It’s a good time to be an entrepreneur in India
India and China are bucking the trend in global business sentiment, according the Thomson Reuters/INSEAD Asia Business Sentiment Survey. This was when the overall business sentiment among Asia’s top companies dropped sharply in the fourth quarter of 2013 with the global economic uncertainty and rising costs, the survey showed. India did even better than China in the Thomson Reuters/INSEAD Asia Business Sentiment Index.
Overall, technology companies were found to be slightly more confident toward the future, which reflected in the tech index uptick to 64 in Q4 from 62 in Q3.
While most other Asian countries weighed down the Thomson Reuters/INSEAD Asia Business Sentiment Index, which fell to 62 in Q4 from 66 in the Q3 — the lowest reading since Q3 of 2012 — India with its bullish outlook supported the Index. India improved on its Q3 score of 67, and was at 82 in Q4. This was India’s best performance in a year. That was mainly thanks to the improving manufacturing conditions, which shrunk the trade deficit by 23 percent between April-November 2013.
Joyce Lee, who wrote the report on based on the survey, noted that companies in India were the most positive. “This was also reflected in the number of participants
nearly trebling to 17, which included Tata Consultancy Services, Reliance Industries and Larsen & Toubro. With high inflation continuing to plague the Indian economy, a third of the participants cited rising costs as their primary concern. An almost equal proportion listed global economic uncertainty as their main worry. With national elections just months away, three of the participants saw other risks, which include regulatory and political uncertainty, as their biggest worry. Sixteen companies reported an improvement in orders, compared to just five in the previous survey, while most participants said employment levels had remained the same.”
China showed an uptick in fourth-quarter sentiment to 75 after holding steady at 50 earlier this year. “The companies appear to be upbeat on the expectation that overseas demand for Chinese exports will improve. Hopes stemming from the government’s reform measures announced in Q3, and rising income levels that could drive spending, are also causes for positive sentiment,” Cui Hongmei, a China market analyst at Seoul-based Daewoo Securities Co. told Thomson Reuters. Among ASEAN countries that had remained comparatively upbeat earlier this year, Malaysia remained the only bright spot with a score of 75, up from 69 in the last quarter, the survey showed.

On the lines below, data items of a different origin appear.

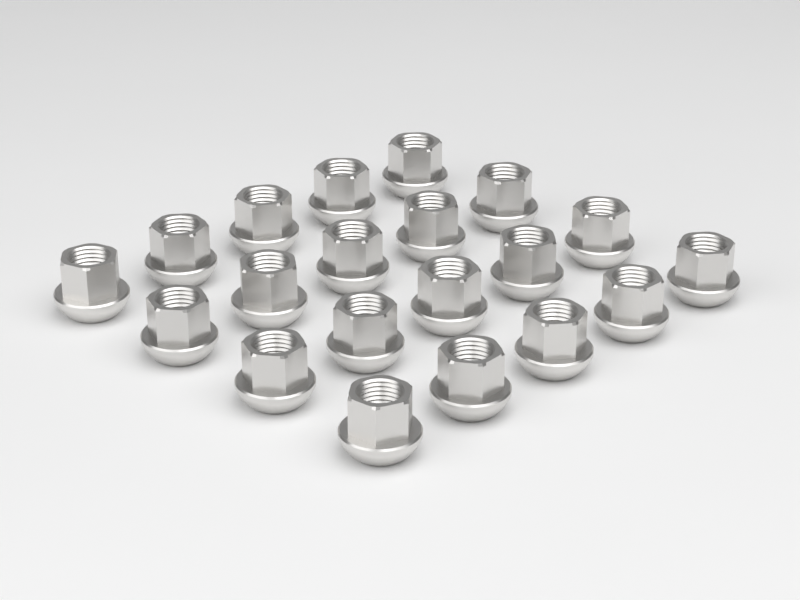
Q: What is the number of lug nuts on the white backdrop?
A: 20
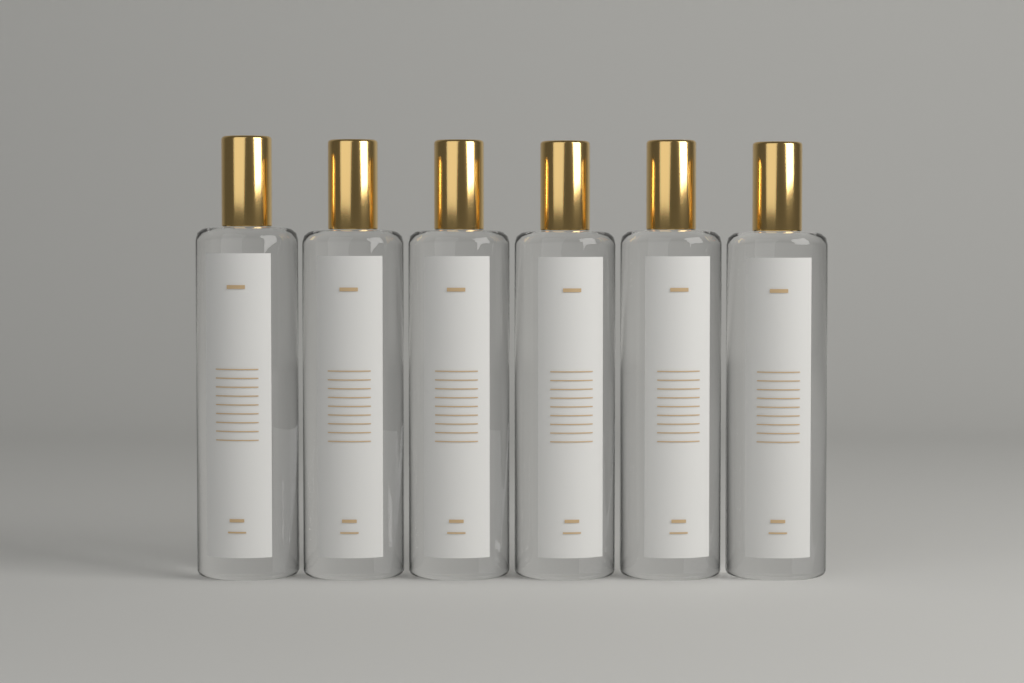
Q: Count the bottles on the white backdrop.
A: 6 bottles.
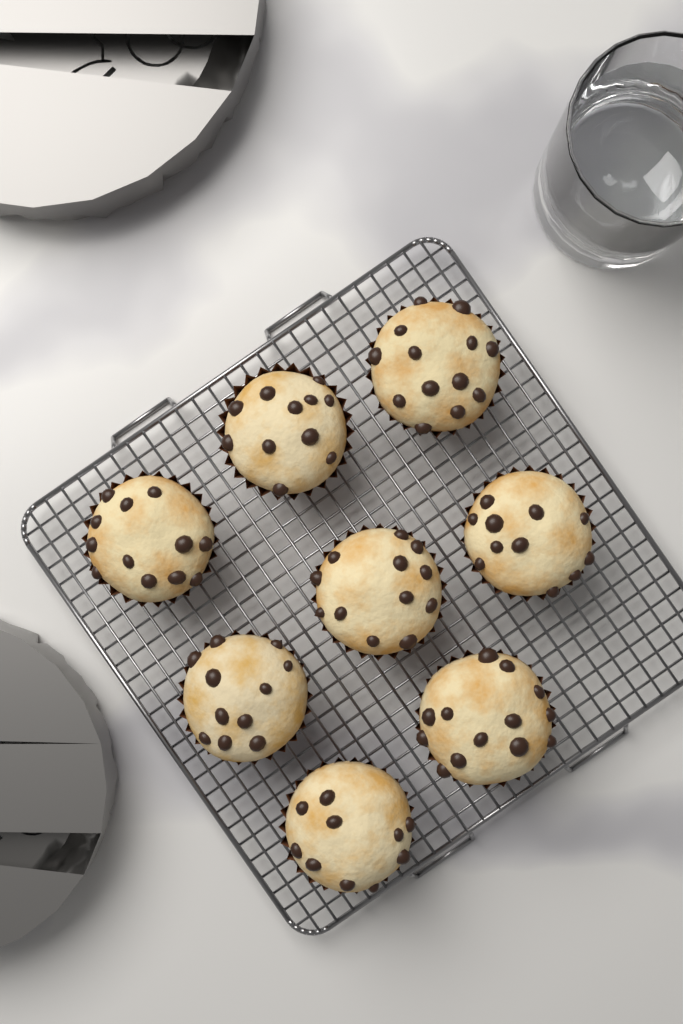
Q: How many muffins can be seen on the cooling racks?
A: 8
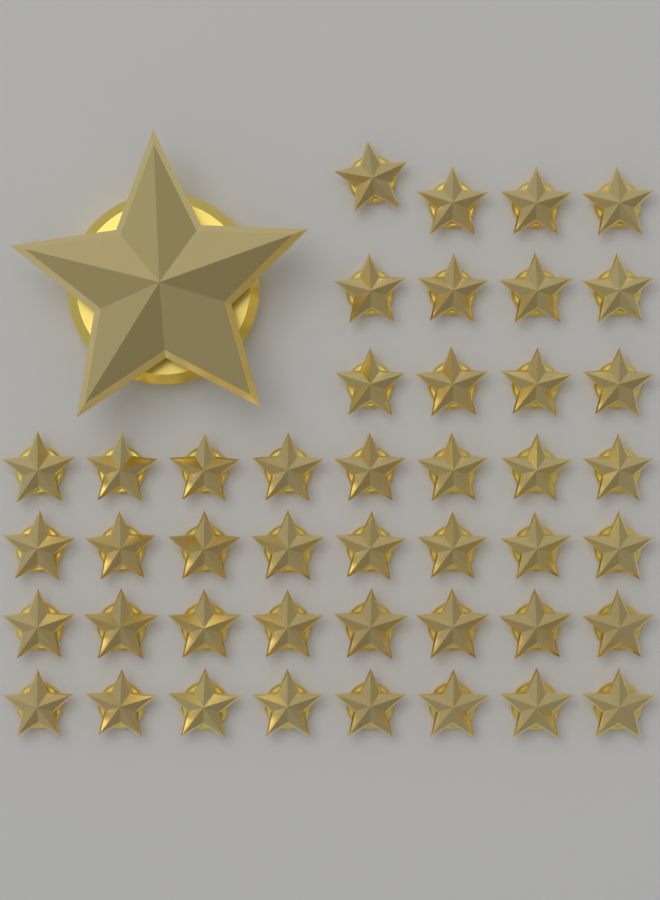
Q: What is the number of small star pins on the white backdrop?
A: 44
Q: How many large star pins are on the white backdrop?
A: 1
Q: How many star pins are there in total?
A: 45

When asked to identify business risks ahead, Asian technology companies, which participated in the survey came up with varied responses: four mentioned rising costs, three cited forex volatility, while four said they were concerned about global economic uncertainty. Japan’s Hitachi Ltd, NTT DoCoMo Inc and Australia’s Telstra Corp Ltd were among the companies that participated in the survey.
The survey, conducted by Thomson Reuters, world’s leading source of intelligent information for businesses and professionals, in association with INSEAD, a global management and business school, was compiled between December 2-13. Of the 128 companies that responded, two-thirds reported a neutral outlook while less than 30 percent were positive in their prospects.